(Stored records)
※ ※ ※

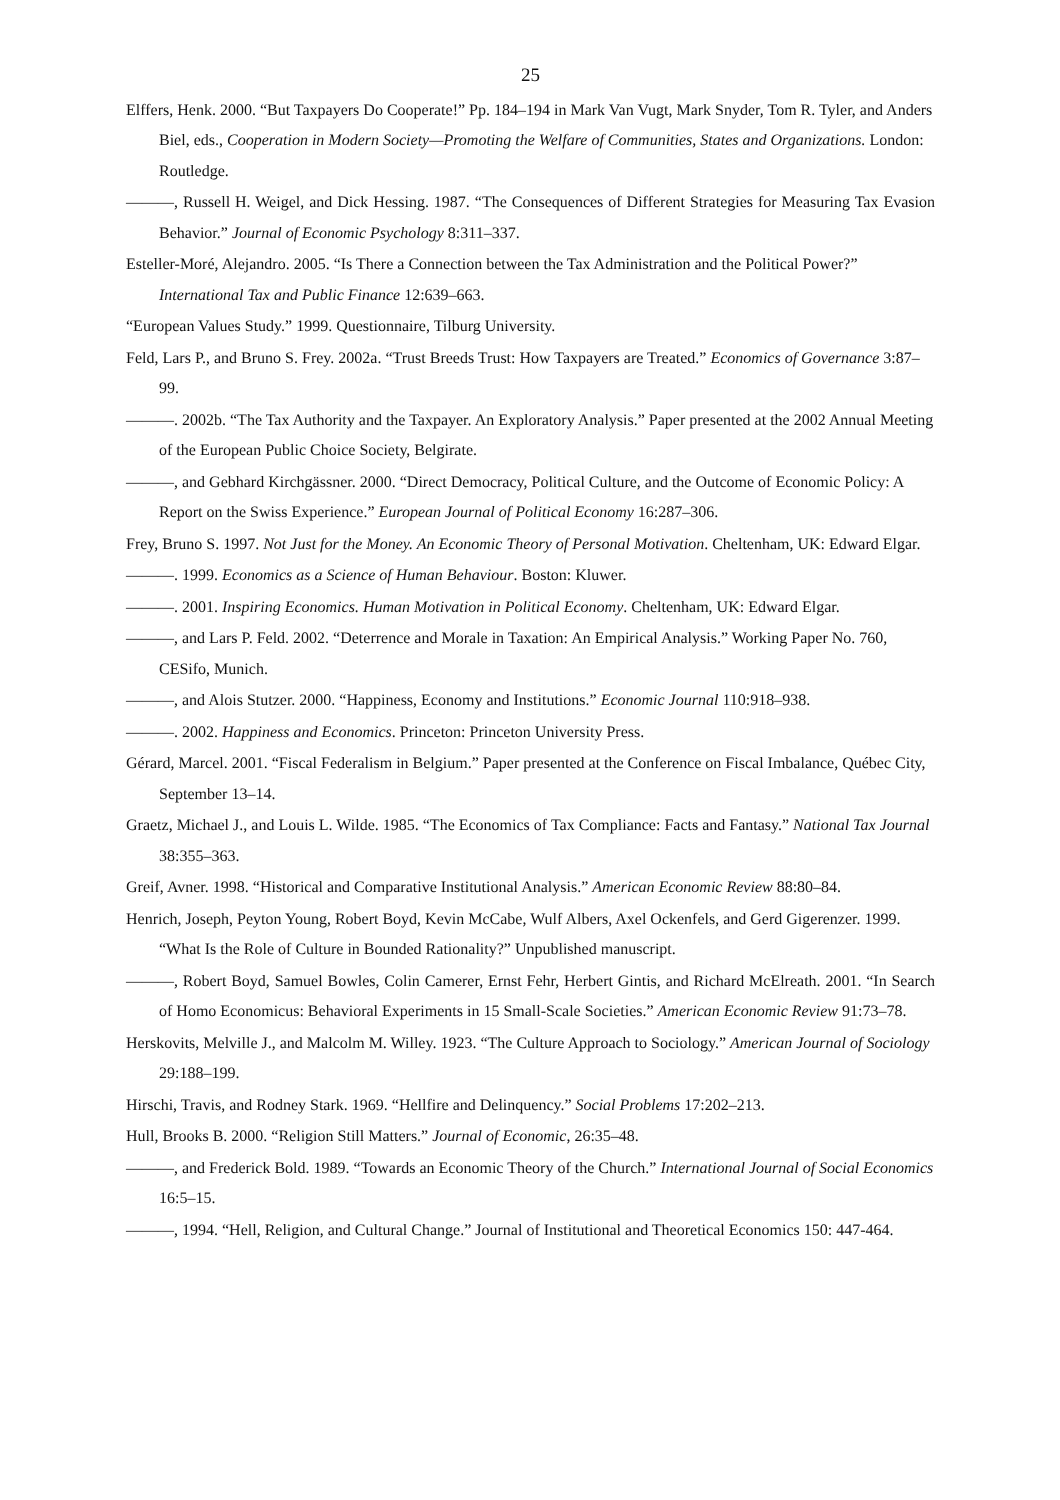25
Elffers, Henk. 2000. “But Taxpayers Do Cooperate!” Pp. 184–194 in Mark Van Vugt, Mark Snyder, Tom R. Tyler, and Anders Biel, eds., Cooperation in Modern Society—Promoting the Welfare of Communities, States and Organizations. London: Routledge.
———, Russell H. Weigel, and Dick Hessing. 1987. “The Consequences of Different Strategies for Measuring Tax Evasion Behavior.” Journal of Economic Psychology 8:311–337.
Esteller-Moré, Alejandro. 2005. “Is There a Connection between the Tax Administration and the Political Power?” International Tax and Public Finance 12:639–663.
“European Values Study.” 1999. Questionnaire, Tilburg University.
Feld, Lars P., and Bruno S. Frey. 2002a. “Trust Breeds Trust: How Taxpayers are Treated.” Economics of Governance 3:87–99.
———. 2002b. “The Tax Authority and the Taxpayer. An Exploratory Analysis.” Paper presented at the 2002 Annual Meeting of the European Public Choice Society, Belgirate.
———, and Gebhard Kirchgässner. 2000. “Direct Democracy, Political Culture, and the Outcome of Economic Policy: A Report on the Swiss Experience.” European Journal of Political Economy 16:287–306.
Frey, Bruno S. 1997. Not Just for the Money. An Economic Theory of Personal Motivation. Cheltenham, UK: Edward Elgar.
———. 1999. Economics as a Science of Human Behaviour. Boston: Kluwer.
———. 2001. Inspiring Economics. Human Motivation in Political Economy. Cheltenham, UK: Edward Elgar.
———, and Lars P. Feld. 2002. “Deterrence and Morale in Taxation: An Empirical Analysis.” Working Paper No. 760, CESifo, Munich.
———, and Alois Stutzer. 2000. “Happiness, Economy and Institutions.” Economic Journal 110:918–938.
———. 2002. Happiness and Economics. Princeton: Princeton University Press.
Gérard, Marcel. 2001. “Fiscal Federalism in Belgium.” Paper presented at the Conference on Fiscal Imbalance, Québec City, September 13–14.
Graetz, Michael J., and Louis L. Wilde. 1985. “The Economics of Tax Compliance: Facts and Fantasy.” National Tax Journal 38:355–363.
Greif, Avner. 1998. “Historical and Comparative Institutional Analysis.” American Economic Review 88:80–84.
Henrich, Joseph, Peyton Young, Robert Boyd, Kevin McCabe, Wulf Albers, Axel Ockenfels, and Gerd Gigerenzer. 1999. “What Is the Role of Culture in Bounded Rationality?” Unpublished manuscript.
———, Robert Boyd, Samuel Bowles, Colin Camerer, Ernst Fehr, Herbert Gintis, and Richard McElreath. 2001. “In Search of Homo Economicus: Behavioral Experiments in 15 Small-Scale Societies.” American Economic Review 91:73–78.
Herskovits, Melville J., and Malcolm M. Willey. 1923. “The Culture Approach to Sociology.” American Journal of Sociology 29:188–199.
Hirschi, Travis, and Rodney Stark. 1969. “Hellfire and Delinquency.” Social Problems 17:202–213.
Hull, Brooks B. 2000. “Religion Still Matters.” Journal of Economic, 26:35–48.
———, and Frederick Bold. 1989. “Towards an Economic Theory of the Church.” International Journal of Social Economics 16:5–15.
———, 1994. “Hell, Religion, and Cultural Change.” Journal of Institutional and Theoretical Economics 150: 447-464.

※ ※ ※

# Exercise directions
Could you reproduce, exactly, every line above from the line with "Frey, Bruno S." to the line with "Greif, Avner. 1998.", and no other line? Both ends count.

# Task output
Frey, Bruno S. 1997. Not Just for the Money. An Economic Theory of Personal Motivation. Cheltenham, UK: Edward Elgar.
———. 1999. Economics as a Science of Human Behaviour. Boston: Kluwer.
———. 2001. Inspiring Economics. Human Motivation in Political Economy. Cheltenham, UK: Edward Elgar.
———, and Lars P. Feld. 2002. “Deterrence and Morale in Taxation: An Empirical Analysis.” Working Paper No. 760, CESifo, Munich.
———, and Alois Stutzer. 2000. “Happiness, Economy and Institutions.” Economic Journal 110:918–938.
———. 2002. Happiness and Economics. Princeton: Princeton University Press.
Gérard, Marcel. 2001. “Fiscal Federalism in Belgium.” Paper presented at the Conference on Fiscal Imbalance, Québec City, September 13–14.
Graetz, Michael J., and Louis L. Wilde. 1985. “The Economics of Tax Compliance: Facts and Fantasy.” National Tax Journal 38:355–363.
Greif, Avner. 1998. “Historical and Comparative Institutional Analysis.” American Economic Review 88:80–84.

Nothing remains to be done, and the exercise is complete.